Querying not working for certain customers.

Incident Report for Vectara Inc

Postmortem

Query, Chat, and Document API Outage

On March 6, 2024 between 2:30 AM US Eastern Standard Time (EST) and 11:00 AM EST many Vectara customers were unable to query their corpora. All query requests for some of our Growth tier users and a very small number of our Scale customers experienced a complete outage on any type of query requests. This failure includes chat API requests and list documents API calls, including those made from the administrative Console.

What Happened?

We’ve been working hard to improve the resilience of our internal query engine system. This has included updates on how the query engine receives and stores new index requests. Unfortunately, the new code didn’t account for the rare series of events:

The index request gets picked up by the storage engine.
The optimizer service deletes the index request while the storage engine has only partially read the index request.

This coupled with another memory configuration change on a few servers led to the query engine not being able to automatically recover from the failed state.While we did have alerts that were firing immediately to alert us of an issue, it took the team an extended time to discover the cause of the incident. When the criticality of the failure was correctly identified, the server was quickly modified to ignore deleted index requests.

What do we plan to do in the future?

We know that users are relying on Vectara to build robust, production-grade GenAI applications, and thus we view this incident as completely unacceptable. We plan to overhaul internal incident response processes to prevent similar situations in the future. Additionally, we plan on continuing to engineer for resilience and make sure the system operates gracefully under failure conditions. Our architecture is generally designed to handle internal failures gracefully, and we are doing a review of the current architecture for deficiencies in light of this incident to uncover any other shortcomings. We were already in the process of overhauling the query engine for resiliency, and we plan to expedite that process making sure outages like this one cannot happen in the future.

‌

Thank you for your understanding and we apologize for the impact.

Posted Mar 08, 2024 - 20:37 UTC

Resolved

Full Query API functionality should be restored. A post mortem report on the incident will be shared in the future.

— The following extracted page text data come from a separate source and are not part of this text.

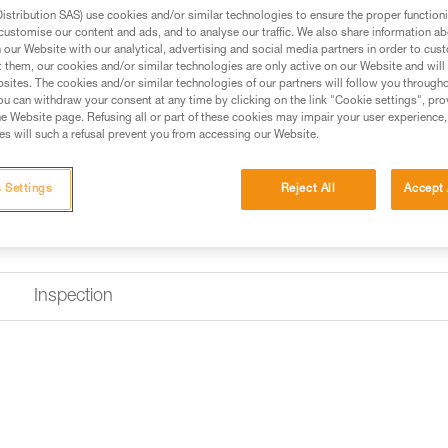
optimal grip for easy handling 
stribution SAS) use cookies and/or similar technologies to ensure the proper functioni
equipped with a short arm that a
customise our content and ads, and to analyse our traffic. We also share information a
Read more
our Website with our analytical, advertising and social media partners in order to cus
t them, our cookies and/or similar technologies are only active on our Website and will
sites. The cookies and/or similar technologies of our partners will follow you through
Find a retailer
u can withdraw your consent at any time by clicking on the link "Cookie settings", pro
e Website page. Refusing all or part of these cookies may impair your user experience,
s will such a refusal prevent you from accessing our Website.
 Settings
Reject All
Accept 
Inspection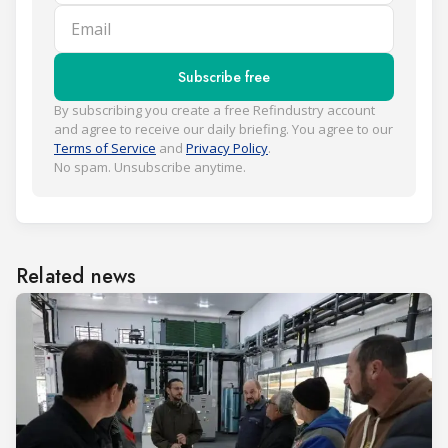
Email
Subscribe free
By subscribing you create a free Refindustry account
and agree to receive our daily briefing. You agree to our
Terms of Service
and
Privacy Policy
.
No spam. Unsubscribe anytime.
Related news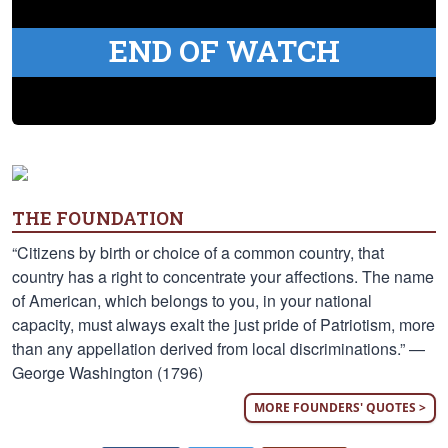
END OF WATCH
THE FOUNDATION
“Citizens by birth or choice of a common country, that
country has a right to concentrate your affections. The name
of American, which belongs to you, in your national
capacity, must always exalt the just pride of Patriotism, more
than any appellation derived from local discriminations.” —
George Washington (1796)
MORE FOUNDERS' QUOTES >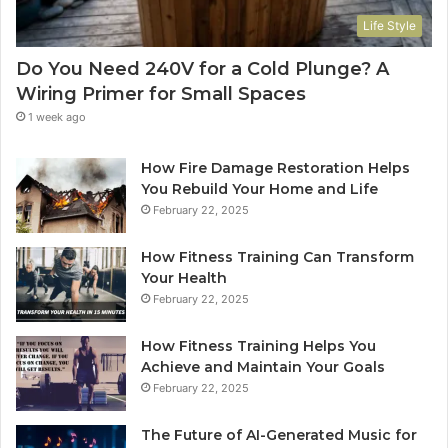
Life Style
Do You Need 240V for a Cold Plunge? A
Wiring Primer for Small Spaces
1 week ago
How Fire Damage Restoration Helps
You Rebuild Your Home and Life
February 22, 2025
How Fitness Training Can Transform
Your Health
February 22, 2025
How Fitness Training Helps You
Achieve and Maintain Your Goals
February 22, 2025
The Future of AI-Generated Music for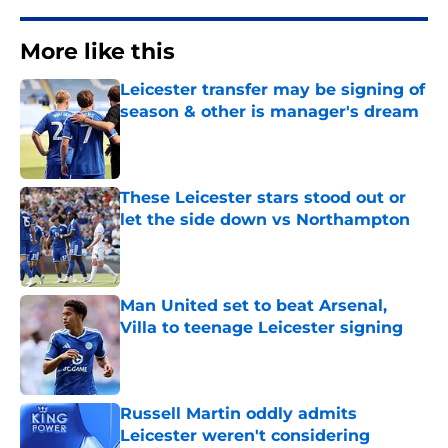
More like this
Leicester transfer may be signing of
season & other is manager's dream
Published by on Invalid Date
These Leicester stars stood out or
let the side down vs Northampton
Published by on Invalid Date
Man United set to beat Arsenal,
Villa to teenage Leicester signing
Published by on Invalid Date
Russell Martin oddly admits
Leicester weren't considering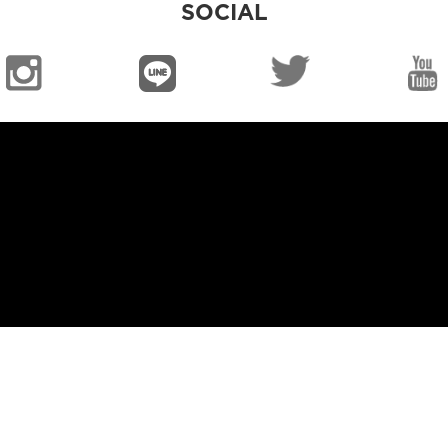
SOCIAL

Posted Mar 06, 2024 - 16:32 UTC

Monitoring

The Query API should now work again for all customers. A new internal feature intended to increase system capacity had a bug in a corner case, causing the Query API to go down for some customers. We have implemented a fix for that bug and will review how processes can be improved going forward.

Posted Mar 06, 2024 - 15:46 UTC

Identified

For certain customers, all Query API calls are completely down. We have identified the problem and are implementing a fix to bring back up the query engine for those customers.

Posted Mar 06, 2024 - 15:15 UTC

Update

We are continuing to investigate this issue.

Posted Mar 06, 2024 - 15:03 UTC

Investigating

A subset of our querying engine is down for certain customers.

Posted Mar 06, 2024 - 14:57 UTC

This incident affected: API (Query).